## Extract
=-=-=

How to get Free Intraday Stock Data with Python and BarCharts OnDemand API

To this day the most popular article I have ever written on this blog was "How to get Free Intraday Stock Data with Netfonds". Unfortunately the Netfonds API has really declined in terms of usability, with too many popular stocks missing, and irregular trade and price quotes. Simply put, as the API went down, so did the code.

However, all hope is not lost. The wonderful people at BarChart.com have created a well documented, easily accessible API for intraday stock data and even near real-time quote access. The only caveat is that you must request access to get a personal API key. Again this is FREE, and the process is extremely simple and straightforward. I think I received my API key within the same day, max 24 hours. 

Step 1: Go to http://www.barchartondemand.com/api.php and request an API key. 

Step 2: Use or modify my code to get FREE intraday stock data. 

Something to note, in this example I use the SP500 components as my list of stock symbols. I covered how to get fresh SPY holdings data directly from the provider in a previous post titled "GET FREE FINANCIAL DATA W/ PYTHON (STATE STREET ETF HOLDINGS - SPY)".  Now onto the code...

First I import the necessary modules.


# -*- coding: utf-8 -*-
import time
t0 = time.clock()

import pandas as pd
from pandas.tseries.offsets import BDay
import numpy as np
import datetime as dt
from copy import copy
import warnings
warnings.filterwarnings('ignore',category=pd.io.pytables.PerformanceWarning)

=-=-=

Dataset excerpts

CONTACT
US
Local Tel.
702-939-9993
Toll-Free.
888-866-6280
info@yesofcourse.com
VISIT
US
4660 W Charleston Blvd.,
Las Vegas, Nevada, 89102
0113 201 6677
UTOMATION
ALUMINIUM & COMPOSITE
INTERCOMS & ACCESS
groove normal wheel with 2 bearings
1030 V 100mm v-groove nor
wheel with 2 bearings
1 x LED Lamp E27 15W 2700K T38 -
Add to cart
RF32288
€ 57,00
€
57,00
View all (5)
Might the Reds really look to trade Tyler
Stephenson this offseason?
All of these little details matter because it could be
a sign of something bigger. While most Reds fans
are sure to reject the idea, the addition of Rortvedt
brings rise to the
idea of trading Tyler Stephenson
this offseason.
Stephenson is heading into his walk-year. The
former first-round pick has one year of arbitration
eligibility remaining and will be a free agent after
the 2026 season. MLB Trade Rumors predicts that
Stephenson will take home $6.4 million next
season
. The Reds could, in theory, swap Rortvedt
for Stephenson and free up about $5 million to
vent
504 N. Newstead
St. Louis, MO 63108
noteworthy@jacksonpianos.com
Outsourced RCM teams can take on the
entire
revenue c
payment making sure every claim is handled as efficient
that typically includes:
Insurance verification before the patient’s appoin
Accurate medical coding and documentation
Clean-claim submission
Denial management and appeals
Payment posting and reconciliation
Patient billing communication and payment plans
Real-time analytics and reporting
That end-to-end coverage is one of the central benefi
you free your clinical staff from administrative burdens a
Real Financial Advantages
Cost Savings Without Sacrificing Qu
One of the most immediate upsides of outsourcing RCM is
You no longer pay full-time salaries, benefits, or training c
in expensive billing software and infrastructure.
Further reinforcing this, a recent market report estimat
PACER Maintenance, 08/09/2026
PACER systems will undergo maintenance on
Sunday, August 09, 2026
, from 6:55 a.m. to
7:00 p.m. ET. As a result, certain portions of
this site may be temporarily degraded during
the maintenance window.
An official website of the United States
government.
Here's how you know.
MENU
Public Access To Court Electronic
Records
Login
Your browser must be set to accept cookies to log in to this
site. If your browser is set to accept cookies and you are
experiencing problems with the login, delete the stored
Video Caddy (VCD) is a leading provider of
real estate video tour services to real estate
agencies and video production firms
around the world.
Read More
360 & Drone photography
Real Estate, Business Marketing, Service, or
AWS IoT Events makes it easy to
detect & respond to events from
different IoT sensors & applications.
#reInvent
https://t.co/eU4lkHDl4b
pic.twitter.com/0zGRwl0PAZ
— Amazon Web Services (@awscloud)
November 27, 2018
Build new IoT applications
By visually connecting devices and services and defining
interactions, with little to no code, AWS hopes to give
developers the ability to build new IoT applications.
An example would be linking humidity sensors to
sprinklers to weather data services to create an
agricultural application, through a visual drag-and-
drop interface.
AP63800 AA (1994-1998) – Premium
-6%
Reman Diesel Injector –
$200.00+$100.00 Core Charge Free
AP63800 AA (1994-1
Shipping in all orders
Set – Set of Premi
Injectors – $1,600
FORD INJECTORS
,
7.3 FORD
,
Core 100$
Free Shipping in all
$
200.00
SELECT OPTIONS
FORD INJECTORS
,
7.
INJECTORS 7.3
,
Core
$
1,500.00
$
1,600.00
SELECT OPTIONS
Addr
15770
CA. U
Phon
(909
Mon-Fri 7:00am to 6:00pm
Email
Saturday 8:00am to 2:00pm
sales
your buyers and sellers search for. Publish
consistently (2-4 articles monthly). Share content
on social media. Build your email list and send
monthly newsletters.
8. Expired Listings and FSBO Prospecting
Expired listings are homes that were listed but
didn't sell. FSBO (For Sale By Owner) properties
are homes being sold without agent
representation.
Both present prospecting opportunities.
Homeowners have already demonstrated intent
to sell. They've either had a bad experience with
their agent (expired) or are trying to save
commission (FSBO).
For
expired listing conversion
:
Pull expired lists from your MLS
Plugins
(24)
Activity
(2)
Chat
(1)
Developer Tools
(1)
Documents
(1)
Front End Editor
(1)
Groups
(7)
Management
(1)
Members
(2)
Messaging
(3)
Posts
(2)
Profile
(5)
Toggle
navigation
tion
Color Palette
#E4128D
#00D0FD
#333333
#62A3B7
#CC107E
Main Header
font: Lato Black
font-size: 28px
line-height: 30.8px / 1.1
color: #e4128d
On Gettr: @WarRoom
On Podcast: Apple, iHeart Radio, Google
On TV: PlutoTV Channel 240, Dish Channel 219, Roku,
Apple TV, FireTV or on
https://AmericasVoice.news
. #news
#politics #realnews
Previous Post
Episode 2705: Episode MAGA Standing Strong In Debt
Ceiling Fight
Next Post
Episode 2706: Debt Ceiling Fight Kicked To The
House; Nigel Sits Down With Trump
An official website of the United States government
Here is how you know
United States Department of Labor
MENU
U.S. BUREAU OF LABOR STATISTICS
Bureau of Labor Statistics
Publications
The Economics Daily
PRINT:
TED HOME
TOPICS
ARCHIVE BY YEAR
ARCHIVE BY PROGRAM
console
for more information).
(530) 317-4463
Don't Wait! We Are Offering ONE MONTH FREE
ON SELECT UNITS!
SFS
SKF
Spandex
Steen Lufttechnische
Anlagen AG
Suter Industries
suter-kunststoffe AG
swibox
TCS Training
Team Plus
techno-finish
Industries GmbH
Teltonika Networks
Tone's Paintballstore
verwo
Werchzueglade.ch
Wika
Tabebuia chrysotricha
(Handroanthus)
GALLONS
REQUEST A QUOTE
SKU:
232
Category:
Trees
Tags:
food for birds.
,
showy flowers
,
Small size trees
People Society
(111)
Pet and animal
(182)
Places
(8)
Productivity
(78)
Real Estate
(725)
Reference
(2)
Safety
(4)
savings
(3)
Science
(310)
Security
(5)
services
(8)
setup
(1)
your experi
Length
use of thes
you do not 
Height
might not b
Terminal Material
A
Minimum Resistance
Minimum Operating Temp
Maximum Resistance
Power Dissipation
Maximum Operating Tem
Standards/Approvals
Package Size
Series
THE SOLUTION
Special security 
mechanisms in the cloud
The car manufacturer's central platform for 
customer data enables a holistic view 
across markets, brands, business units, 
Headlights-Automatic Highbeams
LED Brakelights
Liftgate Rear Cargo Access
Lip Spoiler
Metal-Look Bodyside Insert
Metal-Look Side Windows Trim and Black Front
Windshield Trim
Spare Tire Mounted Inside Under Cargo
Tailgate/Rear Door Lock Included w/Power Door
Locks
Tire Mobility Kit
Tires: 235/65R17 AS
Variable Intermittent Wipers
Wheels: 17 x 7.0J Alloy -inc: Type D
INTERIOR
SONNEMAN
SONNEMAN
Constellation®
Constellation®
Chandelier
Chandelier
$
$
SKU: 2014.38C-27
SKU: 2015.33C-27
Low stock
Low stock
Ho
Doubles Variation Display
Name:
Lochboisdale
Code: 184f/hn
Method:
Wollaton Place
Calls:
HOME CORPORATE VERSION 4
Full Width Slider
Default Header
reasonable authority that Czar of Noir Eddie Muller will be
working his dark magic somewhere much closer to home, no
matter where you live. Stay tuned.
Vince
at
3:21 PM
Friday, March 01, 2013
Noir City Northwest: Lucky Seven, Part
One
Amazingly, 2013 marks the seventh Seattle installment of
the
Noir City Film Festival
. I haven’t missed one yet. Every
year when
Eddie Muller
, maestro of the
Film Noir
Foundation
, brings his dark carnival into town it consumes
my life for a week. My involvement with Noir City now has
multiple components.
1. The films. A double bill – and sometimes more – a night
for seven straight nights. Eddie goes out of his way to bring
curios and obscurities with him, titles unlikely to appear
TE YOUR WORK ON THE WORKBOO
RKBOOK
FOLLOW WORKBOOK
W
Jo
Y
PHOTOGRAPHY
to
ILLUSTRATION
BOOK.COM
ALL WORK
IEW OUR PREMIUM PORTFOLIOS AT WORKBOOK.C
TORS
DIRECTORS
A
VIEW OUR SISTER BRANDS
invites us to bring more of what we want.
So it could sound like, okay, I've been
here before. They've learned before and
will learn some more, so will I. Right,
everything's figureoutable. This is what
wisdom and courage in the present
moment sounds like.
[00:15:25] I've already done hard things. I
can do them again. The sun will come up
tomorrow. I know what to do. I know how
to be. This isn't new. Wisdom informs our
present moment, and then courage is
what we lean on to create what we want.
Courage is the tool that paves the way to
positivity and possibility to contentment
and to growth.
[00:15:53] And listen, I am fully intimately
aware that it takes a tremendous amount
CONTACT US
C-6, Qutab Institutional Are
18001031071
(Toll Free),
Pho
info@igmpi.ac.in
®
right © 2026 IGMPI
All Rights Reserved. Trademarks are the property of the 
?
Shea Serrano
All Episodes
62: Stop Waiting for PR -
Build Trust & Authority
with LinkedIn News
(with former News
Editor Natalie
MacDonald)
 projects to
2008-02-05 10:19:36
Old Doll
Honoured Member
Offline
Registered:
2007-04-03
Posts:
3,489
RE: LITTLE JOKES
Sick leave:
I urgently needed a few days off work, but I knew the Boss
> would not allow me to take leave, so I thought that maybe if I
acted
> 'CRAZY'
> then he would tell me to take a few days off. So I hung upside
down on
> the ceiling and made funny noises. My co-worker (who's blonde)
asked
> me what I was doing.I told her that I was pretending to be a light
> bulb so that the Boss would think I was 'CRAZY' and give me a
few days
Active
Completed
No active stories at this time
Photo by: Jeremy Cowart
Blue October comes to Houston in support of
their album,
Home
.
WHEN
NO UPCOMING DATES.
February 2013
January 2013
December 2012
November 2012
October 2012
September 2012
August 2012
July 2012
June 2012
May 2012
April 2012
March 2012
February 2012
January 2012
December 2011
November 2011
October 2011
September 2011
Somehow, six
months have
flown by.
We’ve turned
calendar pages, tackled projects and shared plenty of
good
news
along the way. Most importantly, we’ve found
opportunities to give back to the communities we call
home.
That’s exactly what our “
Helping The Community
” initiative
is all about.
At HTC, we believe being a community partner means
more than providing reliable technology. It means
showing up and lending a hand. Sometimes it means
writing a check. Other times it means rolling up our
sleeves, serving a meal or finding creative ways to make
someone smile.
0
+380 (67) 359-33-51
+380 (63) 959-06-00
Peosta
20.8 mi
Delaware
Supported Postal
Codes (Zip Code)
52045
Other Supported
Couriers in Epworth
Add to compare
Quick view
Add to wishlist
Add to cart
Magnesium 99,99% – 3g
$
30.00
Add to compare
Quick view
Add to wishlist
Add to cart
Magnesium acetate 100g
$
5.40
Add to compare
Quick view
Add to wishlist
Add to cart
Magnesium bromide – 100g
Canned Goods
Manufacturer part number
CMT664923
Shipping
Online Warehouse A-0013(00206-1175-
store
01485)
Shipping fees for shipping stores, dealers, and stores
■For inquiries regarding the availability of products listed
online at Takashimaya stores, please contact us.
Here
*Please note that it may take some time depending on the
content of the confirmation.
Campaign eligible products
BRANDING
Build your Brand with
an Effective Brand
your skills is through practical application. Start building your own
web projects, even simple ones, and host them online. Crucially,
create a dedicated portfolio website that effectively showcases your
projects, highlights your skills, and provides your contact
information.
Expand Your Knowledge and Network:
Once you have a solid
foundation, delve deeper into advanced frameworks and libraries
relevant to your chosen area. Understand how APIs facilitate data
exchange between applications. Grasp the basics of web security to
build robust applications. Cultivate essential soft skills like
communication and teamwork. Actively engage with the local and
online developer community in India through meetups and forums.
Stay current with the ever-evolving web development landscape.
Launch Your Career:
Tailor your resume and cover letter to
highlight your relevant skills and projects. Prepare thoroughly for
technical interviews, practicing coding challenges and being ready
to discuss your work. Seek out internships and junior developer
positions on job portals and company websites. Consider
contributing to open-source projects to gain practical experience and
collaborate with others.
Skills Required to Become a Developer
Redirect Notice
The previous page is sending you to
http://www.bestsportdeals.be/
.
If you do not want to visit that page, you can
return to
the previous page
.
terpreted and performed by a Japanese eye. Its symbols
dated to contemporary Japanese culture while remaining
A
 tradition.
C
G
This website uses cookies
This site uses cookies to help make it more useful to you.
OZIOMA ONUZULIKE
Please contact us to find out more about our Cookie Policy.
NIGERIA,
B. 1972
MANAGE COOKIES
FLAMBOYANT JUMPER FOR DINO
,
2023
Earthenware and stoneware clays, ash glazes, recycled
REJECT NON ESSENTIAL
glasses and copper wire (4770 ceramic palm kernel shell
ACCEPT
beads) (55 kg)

=-=-=

## What this exercise asks
1: Please transcribe the records from their first line up to and including the line that contains "One of the most".
2: Write the next part of the article on free intraday stock data, picking up after its last line.
The records are unrelated to the article on free intraday stock data.

## Answer list
1:
CONTACT
US
Local Tel.
702-939-9993
Toll-Free.
888-866-6280
info@yesofcourse.com
VISIT
US
4660 W Charleston Blvd.,
Las Vegas, Nevada, 89102
0113 201 6677
UTOMATION
ALUMINIUM & COMPOSITE
INTERCOMS & ACCESS
groove normal wheel with 2 bearings
1030 V 100mm v-groove nor
wheel with 2 bearings
1 x LED Lamp E27 15W 2700K T38 -
Add to cart
RF32288
€ 57,00
€
57,00
View all (5)
Might the Reds really look to trade Tyler
Stephenson this offseason?
All of these little details matter because it could be
a sign of something bigger. While most Reds fans
are sure to reject the idea, the addition of Rortvedt
brings rise to the
idea of trading Tyler Stephenson
this offseason.
Stephenson is heading into his walk-year. The
former first-round pick has one year of arbitration
eligibility remaining and will be a free agent after
the 2026 season. MLB Trade Rumors predicts that
Stephenson will take home $6.4 million next
season
. The Reds could, in theory, swap Rortvedt
for Stephenson and free up about $5 million to
vent
504 N. Newstead
St. Louis, MO 63108
noteworthy@jacksonpianos.com
Outsourced RCM teams can take on the
entire
revenue c
payment making sure every claim is handled as efficient
that typically includes:
Insurance verification before the patient’s appoin
Accurate medical coding and documentation
Clean-claim submission
Denial management and appeals
Payment posting and reconciliation
Patient billing communication and payment plans
Real-time analytics and reporting
That end-to-end coverage is one of the central benefi
you free your clinical staff from administrative burdens a
Real Financial Advantages
Cost Savings Without Sacrificing Qu
One of the most immediate upsides of outsourcing RCM is

2:
Next I set up what I refer to as a 'datetime management' section of my code. I do this for ALL my time series analysis as a convenient way to standardize my code across projects. Sometimes I only use one of the variables, as I do in this case, but it's so convenient when doing any sort of exploratory analysis with time series. I also do the same for my filepaths.


# ================================================================== #
# datetime management

d = dt.date.today()
# ---------- Days ---------- 
l10 = d - 10 * BDay()
l21 = d - 21 * BDay()
l63 = d - 63 * BDay()
l252 = d - 252 * BDay()
# ---------- Years ---------- 
l252_x2 = d - 252 * 2 * BDay() 
l252_x3 = d - 252 * 3 * BDay() 
l252_x5 = d - 252 * 5 * BDay()
l252_x7 = d - 252 * 7 * BDay() 
l252_x10 = d - 252 * 10 * BDay() 
l252_x20 = d - 252 * 20 * BDay() 
l252_x25 = d - 252 * 25 * BDay()

# ================================================================== #
# filepath management

project_dir = r'D:\\' 
price_path = project_dir + r'Stock_Price_Data\\'

Next I set up a convenience function for creating the BarChart url to access the API.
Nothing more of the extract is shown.